## What you have to do
Your answer must be an exact repetition of every record.

::::

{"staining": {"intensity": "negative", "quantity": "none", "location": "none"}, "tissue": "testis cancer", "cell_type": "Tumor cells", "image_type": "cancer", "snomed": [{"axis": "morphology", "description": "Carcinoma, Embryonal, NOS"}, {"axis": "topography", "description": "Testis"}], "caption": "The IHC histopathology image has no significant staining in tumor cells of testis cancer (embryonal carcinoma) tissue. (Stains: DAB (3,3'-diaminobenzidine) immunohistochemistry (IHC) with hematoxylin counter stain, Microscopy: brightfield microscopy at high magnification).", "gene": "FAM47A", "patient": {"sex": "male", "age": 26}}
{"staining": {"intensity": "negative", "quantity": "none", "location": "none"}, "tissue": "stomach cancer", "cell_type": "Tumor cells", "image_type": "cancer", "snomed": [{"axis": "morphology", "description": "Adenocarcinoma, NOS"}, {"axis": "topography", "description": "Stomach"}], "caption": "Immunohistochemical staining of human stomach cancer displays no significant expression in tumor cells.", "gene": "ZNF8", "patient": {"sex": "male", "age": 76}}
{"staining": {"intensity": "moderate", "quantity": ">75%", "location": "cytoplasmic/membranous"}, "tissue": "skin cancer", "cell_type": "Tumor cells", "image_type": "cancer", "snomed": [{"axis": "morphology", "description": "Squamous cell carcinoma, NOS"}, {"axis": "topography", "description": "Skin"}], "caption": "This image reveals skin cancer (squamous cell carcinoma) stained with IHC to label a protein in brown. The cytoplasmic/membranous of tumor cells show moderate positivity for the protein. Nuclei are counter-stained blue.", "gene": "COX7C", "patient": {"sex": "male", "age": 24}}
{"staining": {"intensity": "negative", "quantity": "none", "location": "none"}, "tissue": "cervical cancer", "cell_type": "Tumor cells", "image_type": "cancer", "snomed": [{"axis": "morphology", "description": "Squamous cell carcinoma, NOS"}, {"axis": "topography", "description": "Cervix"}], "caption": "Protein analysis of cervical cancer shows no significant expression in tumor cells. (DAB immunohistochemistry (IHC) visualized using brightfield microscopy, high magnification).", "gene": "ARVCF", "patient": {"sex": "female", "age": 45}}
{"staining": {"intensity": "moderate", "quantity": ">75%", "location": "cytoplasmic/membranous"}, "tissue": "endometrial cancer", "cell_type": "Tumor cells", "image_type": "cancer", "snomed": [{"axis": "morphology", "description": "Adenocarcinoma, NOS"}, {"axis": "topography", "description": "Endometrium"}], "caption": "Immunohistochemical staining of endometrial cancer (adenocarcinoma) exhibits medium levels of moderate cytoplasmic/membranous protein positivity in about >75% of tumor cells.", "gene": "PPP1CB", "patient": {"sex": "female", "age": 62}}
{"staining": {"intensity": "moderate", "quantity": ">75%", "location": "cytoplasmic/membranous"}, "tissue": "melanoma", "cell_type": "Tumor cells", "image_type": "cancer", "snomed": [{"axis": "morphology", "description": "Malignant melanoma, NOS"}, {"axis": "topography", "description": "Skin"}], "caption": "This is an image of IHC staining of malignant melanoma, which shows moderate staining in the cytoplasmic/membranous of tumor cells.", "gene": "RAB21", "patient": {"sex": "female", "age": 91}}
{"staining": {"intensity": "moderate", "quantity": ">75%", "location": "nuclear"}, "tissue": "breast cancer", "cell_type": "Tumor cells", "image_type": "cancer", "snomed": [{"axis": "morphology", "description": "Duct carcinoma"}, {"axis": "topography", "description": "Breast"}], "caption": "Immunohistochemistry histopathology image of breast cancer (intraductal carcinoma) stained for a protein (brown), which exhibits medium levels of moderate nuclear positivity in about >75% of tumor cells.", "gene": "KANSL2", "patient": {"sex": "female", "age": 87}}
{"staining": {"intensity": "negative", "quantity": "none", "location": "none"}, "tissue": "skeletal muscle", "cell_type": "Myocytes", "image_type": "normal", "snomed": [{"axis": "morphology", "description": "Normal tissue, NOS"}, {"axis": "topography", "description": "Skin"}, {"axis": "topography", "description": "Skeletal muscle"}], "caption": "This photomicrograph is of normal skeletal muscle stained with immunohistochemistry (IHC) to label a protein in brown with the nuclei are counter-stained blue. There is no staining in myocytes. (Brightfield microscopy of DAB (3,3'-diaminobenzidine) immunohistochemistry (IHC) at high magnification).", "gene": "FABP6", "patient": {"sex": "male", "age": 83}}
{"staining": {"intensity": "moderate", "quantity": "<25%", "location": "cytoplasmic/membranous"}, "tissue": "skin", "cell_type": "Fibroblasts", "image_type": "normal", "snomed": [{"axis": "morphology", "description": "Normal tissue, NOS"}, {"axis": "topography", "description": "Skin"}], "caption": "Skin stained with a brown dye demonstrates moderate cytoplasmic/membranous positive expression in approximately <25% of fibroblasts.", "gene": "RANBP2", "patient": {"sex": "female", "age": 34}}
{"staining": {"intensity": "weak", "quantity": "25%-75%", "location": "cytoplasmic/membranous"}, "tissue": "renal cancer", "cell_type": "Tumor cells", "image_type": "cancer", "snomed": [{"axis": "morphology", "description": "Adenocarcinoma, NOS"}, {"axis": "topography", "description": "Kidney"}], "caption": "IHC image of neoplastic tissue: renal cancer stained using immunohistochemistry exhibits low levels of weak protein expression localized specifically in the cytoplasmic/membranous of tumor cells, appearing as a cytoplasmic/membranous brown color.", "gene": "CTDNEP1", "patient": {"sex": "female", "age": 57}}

::::

## Task solution
{"staining": {"intensity": "negative", "quantity": "none", "location": "none"}, "tissue": "testis cancer", "cell_type": "Tumor cells", "image_type": "cancer", "snomed": [{"axis": "morphology", "description": "Carcinoma, Embryonal, NOS"}, {"axis": "topography", "description": "Testis"}], "caption": "The IHC histopathology image has no significant staining in tumor cells of testis cancer (embryonal carcinoma) tissue. (Stains: DAB (3,3'-diaminobenzidine) immunohistochemistry (IHC) with hematoxylin counter stain, Microscopy: brightfield microscopy at high magnification).", "gene": "FAM47A", "patient": {"sex": "male", "age": 26}}
{"staining": {"intensity": "negative", "quantity": "none", "location": "none"}, "tissue": "stomach cancer", "cell_type": "Tumor cells", "image_type": "cancer", "snomed": [{"axis": "morphology", "description": "Adenocarcinoma, NOS"}, {"axis": "topography", "description": "Stomach"}], "caption": "Immunohistochemical staining of human stomach cancer displays no significant expression in tumor cells.", "gene": "ZNF8", "patient": {"sex": "male", "age": 76}}
{"staining": {"intensity": "moderate", "quantity": ">75%", "location": "cytoplasmic/membranous"}, "tissue": "skin cancer", "cell_type": "Tumor cells", "image_type": "cancer", "snomed": [{"axis": "morphology", "description": "Squamous cell carcinoma, NOS"}, {"axis": "topography", "description": "Skin"}], "caption": "This image reveals skin cancer (squamous cell carcinoma) stained with IHC to label a protein in brown. The cytoplasmic/membranous of tumor cells show moderate positivity for the protein. Nuclei are counter-stained blue.", "gene": "COX7C", "patient": {"sex": "male", "age": 24}}
{"staining": {"intensity": "negative", "quantity": "none", "location": "none"}, "tissue": "cervical cancer", "cell_type": "Tumor cells", "image_type": "cancer", "snomed": [{"axis": "morphology", "description": "Squamous cell carcinoma, NOS"}, {"axis": "topography", "description": "Cervix"}], "caption": "Protein analysis of cervical cancer shows no significant expression in tumor cells. (DAB immunohistochemistry (IHC) visualized using brightfield microscopy, high magnification).", "gene": "ARVCF", "patient": {"sex": "female", "age": 45}}
{"staining": {"intensity": "moderate", "quantity": ">75%", "location": "cytoplasmic/membranous"}, "tissue": "endometrial cancer", "cell_type": "Tumor cells", "image_type": "cancer", "snomed": [{"axis": "morphology", "description": "Adenocarcinoma, NOS"}, {"axis": "topography", "description": "Endometrium"}], "caption": "Immunohistochemical staining of endometrial cancer (adenocarcinoma) exhibits medium levels of moderate cytoplasmic/membranous protein positivity in about >75% of tumor cells.", "gene": "PPP1CB", "patient": {"sex": "female", "age": 62}}
{"staining": {"intensity": "moderate", "quantity": ">75%", "location": "cytoplasmic/membranous"}, "tissue": "melanoma", "cell_type": "Tumor cells", "image_type": "cancer", "snomed": [{"axis": "morphology", "description": "Malignant melanoma, NOS"}, {"axis": "topography", "description": "Skin"}], "caption": "This is an image of IHC staining of malignant melanoma, which shows moderate staining in the cytoplasmic/membranous of tumor cells.", "gene": "RAB21", "patient": {"sex": "female", "age": 91}}
{"staining": {"intensity": "moderate", "quantity": ">75%", "location": "nuclear"}, "tissue": "breast cancer", "cell_type": "Tumor cells", "image_type": "cancer", "snomed": [{"axis": "morphology", "description": "Duct carcinoma"}, {"axis": "topography", "description": "Breast"}], "caption": "Immunohistochemistry histopathology image of breast cancer (intraductal carcinoma) stained for a protein (brown), which exhibits medium levels of moderate nuclear positivity in about >75% of tumor cells.", "gene": "KANSL2", "patient": {"sex": "female", "age": 87}}
{"staining": {"intensity": "negative", "quantity": "none", "location": "none"}, "tissue": "skeletal muscle", "cell_type": "Myocytes", "image_type": "normal", "snomed": [{"axis": "morphology", "description": "Normal tissue, NOS"}, {"axis": "topography", "description": "Skin"}, {"axis": "topography", "description": "Skeletal muscle"}], "caption": "This photomicrograph is of normal skeletal muscle stained with immunohistochemistry (IHC) to label a protein in brown with the nuclei are counter-stained blue. There is no staining in myocytes. (Brightfield microscopy of DAB (3,3'-diaminobenzidine) immunohistochemistry (IHC) at high magnification).", "gene": "FABP6", "patient": {"sex": "male", "age": 83}}
{"staining": {"intensity": "moderate", "quantity": "<25%", "location": "cytoplasmic/membranous"}, "tissue": "skin", "cell_type": "Fibroblasts", "image_type": "normal", "snomed": [{"axis": "morphology", "description": "Normal tissue, NOS"}, {"axis": "topography", "description": "Skin"}], "caption": "Skin stained with a brown dye demonstrates moderate cytoplasmic/membranous positive expression in approximately <25% of fibroblasts.", "gene": "RANBP2", "patient": {"sex": "female", "age": 34}}
{"staining": {"intensity": "weak", "quantity": "25%-75%", "location": "cytoplasmic/membranous"}, "tissue": "renal cancer", "cell_type": "Tumor cells", "image_type": "cancer", "snomed": [{"axis": "morphology", "description": "Adenocarcinoma, NOS"}, {"axis": "topography", "description": "Kidney"}], "caption": "IHC image of neoplastic tissue: renal cancer stained using immunohistochemistry exhibits low levels of weak protein expression localized specifically in the cytoplasmic/membranous of tumor cells, appearing as a cytoplasmic/membranous brown color.", "gene": "CTDNEP1", "patient": {"sex": "female", "age": 57}}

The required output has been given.